* _Records shown_:
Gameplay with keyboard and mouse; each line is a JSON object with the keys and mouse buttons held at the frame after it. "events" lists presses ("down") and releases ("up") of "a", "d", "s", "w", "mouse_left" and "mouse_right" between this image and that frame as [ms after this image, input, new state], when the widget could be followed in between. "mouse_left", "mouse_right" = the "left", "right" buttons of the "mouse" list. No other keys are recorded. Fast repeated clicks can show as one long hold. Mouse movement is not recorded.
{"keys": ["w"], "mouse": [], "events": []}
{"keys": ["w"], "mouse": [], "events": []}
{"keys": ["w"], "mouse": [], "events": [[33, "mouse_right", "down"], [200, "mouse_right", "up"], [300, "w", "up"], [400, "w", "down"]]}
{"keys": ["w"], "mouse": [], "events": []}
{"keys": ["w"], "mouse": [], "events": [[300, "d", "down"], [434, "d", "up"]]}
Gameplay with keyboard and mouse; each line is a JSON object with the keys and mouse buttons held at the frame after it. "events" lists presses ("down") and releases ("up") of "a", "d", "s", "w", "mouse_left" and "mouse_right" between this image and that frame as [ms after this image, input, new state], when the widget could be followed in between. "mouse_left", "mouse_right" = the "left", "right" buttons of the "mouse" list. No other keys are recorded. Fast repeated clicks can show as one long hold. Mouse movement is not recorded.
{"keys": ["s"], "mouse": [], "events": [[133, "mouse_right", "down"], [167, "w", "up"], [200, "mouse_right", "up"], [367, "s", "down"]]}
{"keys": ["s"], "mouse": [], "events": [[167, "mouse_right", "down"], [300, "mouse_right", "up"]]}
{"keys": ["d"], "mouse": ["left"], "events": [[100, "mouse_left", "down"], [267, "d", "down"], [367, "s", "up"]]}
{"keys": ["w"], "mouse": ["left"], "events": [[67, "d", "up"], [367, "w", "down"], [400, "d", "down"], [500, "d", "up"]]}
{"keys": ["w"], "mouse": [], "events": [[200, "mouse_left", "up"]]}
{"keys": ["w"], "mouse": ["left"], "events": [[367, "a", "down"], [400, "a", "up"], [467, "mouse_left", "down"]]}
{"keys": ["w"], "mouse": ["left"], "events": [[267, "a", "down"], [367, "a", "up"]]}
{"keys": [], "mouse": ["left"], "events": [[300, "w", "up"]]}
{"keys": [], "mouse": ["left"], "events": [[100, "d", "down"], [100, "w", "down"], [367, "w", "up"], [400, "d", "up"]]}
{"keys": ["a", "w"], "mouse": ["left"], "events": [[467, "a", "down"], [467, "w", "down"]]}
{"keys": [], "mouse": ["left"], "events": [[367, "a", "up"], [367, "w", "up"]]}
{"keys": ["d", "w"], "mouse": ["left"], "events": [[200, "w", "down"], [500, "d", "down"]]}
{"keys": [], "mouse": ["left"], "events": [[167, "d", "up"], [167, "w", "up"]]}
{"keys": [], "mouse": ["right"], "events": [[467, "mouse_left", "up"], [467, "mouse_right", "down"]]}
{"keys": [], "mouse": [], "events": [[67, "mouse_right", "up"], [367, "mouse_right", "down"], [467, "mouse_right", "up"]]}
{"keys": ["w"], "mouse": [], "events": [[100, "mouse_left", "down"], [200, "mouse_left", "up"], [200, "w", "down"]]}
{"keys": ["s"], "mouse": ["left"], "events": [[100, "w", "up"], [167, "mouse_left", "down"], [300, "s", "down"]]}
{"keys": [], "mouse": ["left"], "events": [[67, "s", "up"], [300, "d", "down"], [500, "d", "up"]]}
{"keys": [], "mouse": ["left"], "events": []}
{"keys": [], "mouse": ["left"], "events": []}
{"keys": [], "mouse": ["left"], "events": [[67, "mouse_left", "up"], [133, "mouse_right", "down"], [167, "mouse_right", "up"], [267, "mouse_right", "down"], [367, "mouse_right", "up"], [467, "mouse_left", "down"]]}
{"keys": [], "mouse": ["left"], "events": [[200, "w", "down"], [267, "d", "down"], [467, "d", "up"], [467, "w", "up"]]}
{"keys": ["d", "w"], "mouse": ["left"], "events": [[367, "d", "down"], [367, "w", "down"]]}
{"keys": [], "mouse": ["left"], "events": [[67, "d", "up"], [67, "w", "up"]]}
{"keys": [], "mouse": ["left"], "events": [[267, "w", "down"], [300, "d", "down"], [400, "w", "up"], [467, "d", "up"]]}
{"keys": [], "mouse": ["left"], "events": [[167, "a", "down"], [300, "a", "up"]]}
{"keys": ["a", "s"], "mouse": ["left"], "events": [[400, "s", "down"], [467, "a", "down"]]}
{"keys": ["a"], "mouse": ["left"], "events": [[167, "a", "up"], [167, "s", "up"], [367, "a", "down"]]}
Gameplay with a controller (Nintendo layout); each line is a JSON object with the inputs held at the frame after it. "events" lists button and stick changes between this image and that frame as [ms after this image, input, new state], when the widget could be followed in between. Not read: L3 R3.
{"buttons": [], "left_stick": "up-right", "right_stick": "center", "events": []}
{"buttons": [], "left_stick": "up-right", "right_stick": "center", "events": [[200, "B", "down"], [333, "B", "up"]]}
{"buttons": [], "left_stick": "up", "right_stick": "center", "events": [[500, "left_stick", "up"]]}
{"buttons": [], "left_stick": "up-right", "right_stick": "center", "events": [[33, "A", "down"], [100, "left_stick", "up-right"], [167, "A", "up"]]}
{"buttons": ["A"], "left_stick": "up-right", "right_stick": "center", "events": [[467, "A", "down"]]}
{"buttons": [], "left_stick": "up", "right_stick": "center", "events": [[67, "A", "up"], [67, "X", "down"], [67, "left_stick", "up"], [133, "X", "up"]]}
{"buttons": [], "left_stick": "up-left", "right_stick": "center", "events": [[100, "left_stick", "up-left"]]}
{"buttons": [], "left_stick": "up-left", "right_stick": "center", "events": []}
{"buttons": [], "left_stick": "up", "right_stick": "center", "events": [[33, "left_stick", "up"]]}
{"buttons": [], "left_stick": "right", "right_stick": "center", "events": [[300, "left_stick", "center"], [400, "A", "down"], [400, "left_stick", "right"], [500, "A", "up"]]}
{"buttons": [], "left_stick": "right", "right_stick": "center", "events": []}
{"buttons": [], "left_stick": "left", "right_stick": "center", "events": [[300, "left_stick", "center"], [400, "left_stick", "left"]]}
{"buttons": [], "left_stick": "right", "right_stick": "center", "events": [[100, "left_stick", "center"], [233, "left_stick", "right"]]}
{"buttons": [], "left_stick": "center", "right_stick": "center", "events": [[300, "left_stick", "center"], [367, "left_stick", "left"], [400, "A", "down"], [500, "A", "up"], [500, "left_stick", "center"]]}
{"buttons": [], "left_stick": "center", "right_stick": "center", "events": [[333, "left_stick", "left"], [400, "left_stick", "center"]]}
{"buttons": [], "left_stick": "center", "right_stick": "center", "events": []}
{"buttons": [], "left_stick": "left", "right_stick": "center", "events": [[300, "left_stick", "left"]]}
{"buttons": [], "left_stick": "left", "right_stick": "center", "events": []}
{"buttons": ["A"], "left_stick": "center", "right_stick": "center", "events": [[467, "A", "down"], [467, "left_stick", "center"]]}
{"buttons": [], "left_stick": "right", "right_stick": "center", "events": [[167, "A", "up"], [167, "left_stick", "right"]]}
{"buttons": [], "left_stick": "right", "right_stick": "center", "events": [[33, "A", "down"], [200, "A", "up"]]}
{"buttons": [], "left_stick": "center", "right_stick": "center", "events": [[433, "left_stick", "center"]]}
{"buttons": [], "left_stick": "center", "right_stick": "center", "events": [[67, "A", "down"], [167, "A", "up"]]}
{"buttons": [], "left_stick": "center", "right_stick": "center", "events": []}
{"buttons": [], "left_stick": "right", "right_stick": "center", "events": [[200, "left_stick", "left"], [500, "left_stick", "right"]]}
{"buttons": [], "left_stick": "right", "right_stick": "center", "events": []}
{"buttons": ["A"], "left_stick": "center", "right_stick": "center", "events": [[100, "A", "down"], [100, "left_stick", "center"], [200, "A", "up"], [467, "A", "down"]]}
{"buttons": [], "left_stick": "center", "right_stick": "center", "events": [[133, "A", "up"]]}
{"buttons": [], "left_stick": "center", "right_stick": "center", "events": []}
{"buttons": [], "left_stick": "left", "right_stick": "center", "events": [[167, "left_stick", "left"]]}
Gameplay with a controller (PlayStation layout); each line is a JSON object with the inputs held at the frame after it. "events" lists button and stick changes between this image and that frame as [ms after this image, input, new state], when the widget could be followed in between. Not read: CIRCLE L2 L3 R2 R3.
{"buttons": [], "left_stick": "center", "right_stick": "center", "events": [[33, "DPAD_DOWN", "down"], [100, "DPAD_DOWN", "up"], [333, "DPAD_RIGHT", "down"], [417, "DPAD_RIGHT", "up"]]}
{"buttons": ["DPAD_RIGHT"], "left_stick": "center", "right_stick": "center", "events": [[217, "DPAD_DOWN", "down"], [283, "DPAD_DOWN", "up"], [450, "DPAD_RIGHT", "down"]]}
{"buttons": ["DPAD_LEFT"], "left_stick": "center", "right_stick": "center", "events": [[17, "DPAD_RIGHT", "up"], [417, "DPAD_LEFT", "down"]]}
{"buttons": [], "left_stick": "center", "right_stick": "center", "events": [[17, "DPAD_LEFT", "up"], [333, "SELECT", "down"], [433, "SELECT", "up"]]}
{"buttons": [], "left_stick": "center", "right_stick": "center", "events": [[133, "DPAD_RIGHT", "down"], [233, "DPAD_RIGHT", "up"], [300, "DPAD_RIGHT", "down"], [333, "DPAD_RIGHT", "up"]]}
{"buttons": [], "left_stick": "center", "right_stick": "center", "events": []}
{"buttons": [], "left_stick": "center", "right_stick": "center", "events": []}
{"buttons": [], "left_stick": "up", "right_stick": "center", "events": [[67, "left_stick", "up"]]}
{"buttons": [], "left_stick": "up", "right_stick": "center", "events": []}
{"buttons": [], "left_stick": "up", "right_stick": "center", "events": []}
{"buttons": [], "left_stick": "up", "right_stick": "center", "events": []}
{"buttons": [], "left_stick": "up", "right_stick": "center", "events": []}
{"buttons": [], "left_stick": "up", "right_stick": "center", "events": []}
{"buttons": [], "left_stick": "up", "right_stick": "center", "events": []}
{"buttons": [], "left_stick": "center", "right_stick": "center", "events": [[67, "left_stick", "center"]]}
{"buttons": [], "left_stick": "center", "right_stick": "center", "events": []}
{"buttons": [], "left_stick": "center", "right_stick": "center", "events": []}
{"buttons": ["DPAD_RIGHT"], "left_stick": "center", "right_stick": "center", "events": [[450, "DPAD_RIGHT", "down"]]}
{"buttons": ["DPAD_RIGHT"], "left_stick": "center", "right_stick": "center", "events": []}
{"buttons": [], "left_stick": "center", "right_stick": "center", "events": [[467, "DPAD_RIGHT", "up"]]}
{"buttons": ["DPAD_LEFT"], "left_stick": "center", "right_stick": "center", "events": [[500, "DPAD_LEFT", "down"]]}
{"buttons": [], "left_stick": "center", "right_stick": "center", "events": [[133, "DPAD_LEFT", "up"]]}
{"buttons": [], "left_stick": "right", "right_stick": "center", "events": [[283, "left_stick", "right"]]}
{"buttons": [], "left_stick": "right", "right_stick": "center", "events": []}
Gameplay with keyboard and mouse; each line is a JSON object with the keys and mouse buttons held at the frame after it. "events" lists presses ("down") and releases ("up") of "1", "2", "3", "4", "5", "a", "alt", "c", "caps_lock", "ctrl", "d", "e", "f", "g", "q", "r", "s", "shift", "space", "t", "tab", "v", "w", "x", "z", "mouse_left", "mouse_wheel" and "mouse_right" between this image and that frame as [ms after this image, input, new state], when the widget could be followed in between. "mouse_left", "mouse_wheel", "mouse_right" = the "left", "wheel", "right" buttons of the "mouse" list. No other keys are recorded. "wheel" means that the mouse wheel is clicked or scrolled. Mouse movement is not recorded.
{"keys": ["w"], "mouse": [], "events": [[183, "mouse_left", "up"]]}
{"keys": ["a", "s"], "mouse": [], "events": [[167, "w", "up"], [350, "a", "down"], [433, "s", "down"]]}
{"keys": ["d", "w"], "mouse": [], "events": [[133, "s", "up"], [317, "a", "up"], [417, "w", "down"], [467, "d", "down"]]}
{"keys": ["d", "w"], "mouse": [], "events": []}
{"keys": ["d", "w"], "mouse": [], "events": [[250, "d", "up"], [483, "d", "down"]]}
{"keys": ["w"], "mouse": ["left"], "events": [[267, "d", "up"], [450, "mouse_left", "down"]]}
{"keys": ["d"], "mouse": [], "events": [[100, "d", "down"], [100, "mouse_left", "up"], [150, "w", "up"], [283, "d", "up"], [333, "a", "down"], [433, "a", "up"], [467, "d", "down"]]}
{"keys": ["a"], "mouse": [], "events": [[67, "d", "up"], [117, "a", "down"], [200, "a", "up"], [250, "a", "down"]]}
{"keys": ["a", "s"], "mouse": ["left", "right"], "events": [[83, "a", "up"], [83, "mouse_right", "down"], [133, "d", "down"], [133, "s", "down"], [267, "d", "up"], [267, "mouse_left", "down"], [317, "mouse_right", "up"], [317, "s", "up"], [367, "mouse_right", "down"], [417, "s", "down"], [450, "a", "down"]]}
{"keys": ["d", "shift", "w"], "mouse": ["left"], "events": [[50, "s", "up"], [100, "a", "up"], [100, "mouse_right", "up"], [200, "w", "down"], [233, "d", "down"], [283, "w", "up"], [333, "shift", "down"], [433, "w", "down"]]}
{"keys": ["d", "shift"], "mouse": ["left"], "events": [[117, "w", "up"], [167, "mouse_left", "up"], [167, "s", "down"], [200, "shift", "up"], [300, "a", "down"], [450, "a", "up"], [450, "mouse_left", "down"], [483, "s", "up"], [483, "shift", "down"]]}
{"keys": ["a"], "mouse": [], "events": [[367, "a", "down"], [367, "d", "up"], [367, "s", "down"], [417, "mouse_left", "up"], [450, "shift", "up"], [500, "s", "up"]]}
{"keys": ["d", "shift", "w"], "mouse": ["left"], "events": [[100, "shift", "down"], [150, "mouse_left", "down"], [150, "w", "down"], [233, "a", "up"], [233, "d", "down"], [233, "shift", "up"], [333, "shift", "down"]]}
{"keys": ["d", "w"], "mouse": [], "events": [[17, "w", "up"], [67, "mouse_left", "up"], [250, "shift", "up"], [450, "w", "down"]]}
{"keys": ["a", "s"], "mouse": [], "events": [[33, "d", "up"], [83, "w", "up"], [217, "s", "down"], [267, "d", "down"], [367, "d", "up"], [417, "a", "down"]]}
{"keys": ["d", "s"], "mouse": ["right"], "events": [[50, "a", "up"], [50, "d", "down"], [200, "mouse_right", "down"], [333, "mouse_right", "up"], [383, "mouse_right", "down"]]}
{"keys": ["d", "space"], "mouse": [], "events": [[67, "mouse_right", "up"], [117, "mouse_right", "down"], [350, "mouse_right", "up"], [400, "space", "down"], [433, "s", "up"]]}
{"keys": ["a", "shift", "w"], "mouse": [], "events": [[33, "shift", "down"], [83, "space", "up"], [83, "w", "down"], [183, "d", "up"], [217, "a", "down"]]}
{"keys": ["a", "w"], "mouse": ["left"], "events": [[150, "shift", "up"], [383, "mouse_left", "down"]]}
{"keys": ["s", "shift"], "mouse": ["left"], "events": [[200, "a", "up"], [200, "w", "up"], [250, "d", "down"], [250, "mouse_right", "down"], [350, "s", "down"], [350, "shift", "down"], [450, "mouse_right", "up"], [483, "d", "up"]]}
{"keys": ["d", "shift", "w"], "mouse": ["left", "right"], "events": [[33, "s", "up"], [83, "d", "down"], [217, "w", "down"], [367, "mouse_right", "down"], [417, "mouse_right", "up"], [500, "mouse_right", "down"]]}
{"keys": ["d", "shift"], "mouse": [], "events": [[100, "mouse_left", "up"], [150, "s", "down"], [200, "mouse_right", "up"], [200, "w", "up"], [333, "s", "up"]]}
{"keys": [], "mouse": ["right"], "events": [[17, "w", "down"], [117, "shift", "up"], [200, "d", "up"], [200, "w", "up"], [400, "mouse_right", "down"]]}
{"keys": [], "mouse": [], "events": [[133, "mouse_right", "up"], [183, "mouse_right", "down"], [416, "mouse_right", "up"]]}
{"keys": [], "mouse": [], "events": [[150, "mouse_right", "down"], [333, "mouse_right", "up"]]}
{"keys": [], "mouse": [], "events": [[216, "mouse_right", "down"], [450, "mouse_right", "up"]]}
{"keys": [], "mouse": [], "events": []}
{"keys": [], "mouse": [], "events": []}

* _Goal of the exercise_: Where a line above contains the word "inputs", copy that line.

* _Answer for this exercise_:
Gameplay with a controller (Nintendo layout); each line is a JSON object with the inputs held at the frame after it. "events" lists button and stick changes between this image and that frame as [ms after this image, input, new state], when the widget could be followed in between. Not read: L3 R3.
Gameplay with a controller (PlayStation layout); each line is a JSON object with the inputs held at the frame after it. "events" lists button and stick changes between this image and that frame as [ms after this image, input, new state], when the widget could be followed in between. Not read: CIRCLE L2 L3 R2 R3.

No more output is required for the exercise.